ABOVE PHOTO:  Councilman Curtis Jones speaks to participants during the event.  (Photo: Bill Z. Foster)

What started out as a simulation of the challenges that the 26 percent of Philadelphians living in poverty  have to face on Tuesday turned into a field trip for the event’s organizer.

By Denise Clay

The purpose of the gathering of City Council people and their aides in the Mayor’s Conversation Room in City Hall on Tuesday was to give this group of people the chance to experience some of the issues that the 26 percent of the city’s population that lives in poverty deal with every day.

But what was supposed to be an illustration of the issues of poverty in a controlled environment became an opportunity to speak with people dealing with poverty in real time for City Councilman Curtis Jones Jr (D-  Dist. 4), one of the event’s organizers.

Jones– who was joined by fellow Councilpersons Cindy Bass (D- 8th Dist.), Derek Green (D- At-Large), Allan Domb (D- At-Large) and Bobby Henon (D- Dist. 6)–put together the event with the city’s Office of Community Empowerment and Opportunity and the Department of Housing and Urban Development.

Councilwoman Cindy Bass and Councilman Curtis Jones go over itinerary for poverty simulation. (Photo: Bill Z. Foster)
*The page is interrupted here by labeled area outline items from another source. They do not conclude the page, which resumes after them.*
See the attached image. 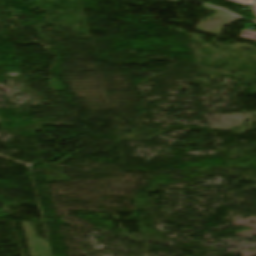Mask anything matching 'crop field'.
I'll return each instance as SVG.
<instances>
[{
  "label": "crop field",
  "instance_id": "crop-field-1",
  "mask_svg": "<svg viewBox=\"0 0 256 256\" xmlns=\"http://www.w3.org/2000/svg\"><path fill=\"white\" fill-rule=\"evenodd\" d=\"M241 37L256 41V32L250 30H242Z\"/></svg>",
  "mask_w": 256,
  "mask_h": 256
},
{
  "label": "crop field",
  "instance_id": "crop-field-3",
  "mask_svg": "<svg viewBox=\"0 0 256 256\" xmlns=\"http://www.w3.org/2000/svg\"><path fill=\"white\" fill-rule=\"evenodd\" d=\"M253 7L256 8V1H255V3H254Z\"/></svg>",
  "mask_w": 256,
  "mask_h": 256
},
{
  "label": "crop field",
  "instance_id": "crop-field-2",
  "mask_svg": "<svg viewBox=\"0 0 256 256\" xmlns=\"http://www.w3.org/2000/svg\"><path fill=\"white\" fill-rule=\"evenodd\" d=\"M227 2H231V3H236V4H241V5H248V6H252L254 0H225Z\"/></svg>",
  "mask_w": 256,
  "mask_h": 256
},
{
  "label": "crop field",
  "instance_id": "crop-field-4",
  "mask_svg": "<svg viewBox=\"0 0 256 256\" xmlns=\"http://www.w3.org/2000/svg\"><path fill=\"white\" fill-rule=\"evenodd\" d=\"M253 10H254V12H255V14H256V9L253 8Z\"/></svg>",
  "mask_w": 256,
  "mask_h": 256
}]
</instances>
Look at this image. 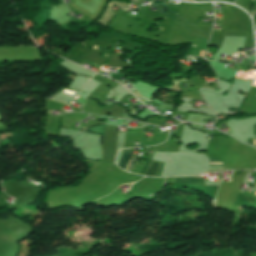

It was a simulation that included such things as cashing a check at a bank, paying a past-due electric bill and rent when there’s only enough money to do one or the other, feeding a family of five on less than $300 in food stamps and dealing with children with issues ranging from behavioral problems to mental illness.

The idea behind it was to give his colleagues some insight into what these citizens face as a means of helping them get better services from their city, Jones said.

“Twenty-five million Philadelphians live this reality every day,” he said. “Some of them are in deep poverty. We’re here to experience something we don’t have to.”

Many of these people don’t fit the stereotypes that many people have when it comes to the poor, said Bass, whose experience as a child growing up in a single parent home where times were often tight informed her participation.

“A lot of these folks go to work every day,” she said. “But they work for people who don’t want to give their workers a living wage or health insurance. It’s shameful. We have to push our corporate leaders to do better.”

Pamela Lawrence, an administrator from the Department of Housing and Urban Development, introduced the simulation, which divided the gathering into small groups representing families. They were going to read the scenarios and go through them accordingly.

Councilman Allan Domb talks with event volunteers in the simulation. (Photo: Bill Z. Foster)

Or at least that was the idea. After Lawrence finished introducing the simulation, Asa Khalif of Black Lives Matter Pennsylvania and Isaac Gardner took to the podium, and while he didn’t want to be rude, he said that he also believed that this was the wrong place for council to learn about the issues that those dealing with poverty face.

The right place was the streets.

“We can take you into those neighborhoods,” Khalif said. “We can take you into those places where people need assistance. If you truly want to talk to the people, we can take you to them.”

The two men then waited to see who was interested in making the trip.

Only Jones, the councilman who had organized the simulation in the first place, was game. He walked out the door with Khalif, Gardner and Techbook Online’s Christopher “Flood the Drummer” Norris filming the visit. According to the Associated Press, the group ended up in Kensington, where Jones interviewed residents and saw true, intractable poverty up close.

He was shaken by the experience.

“We have to do better,” Jones told the AP. “We can’t just allow this.”

Meanwhile, the rest of the participants continued with the simulation, knowing that one of the emotions that poverty induces is anger.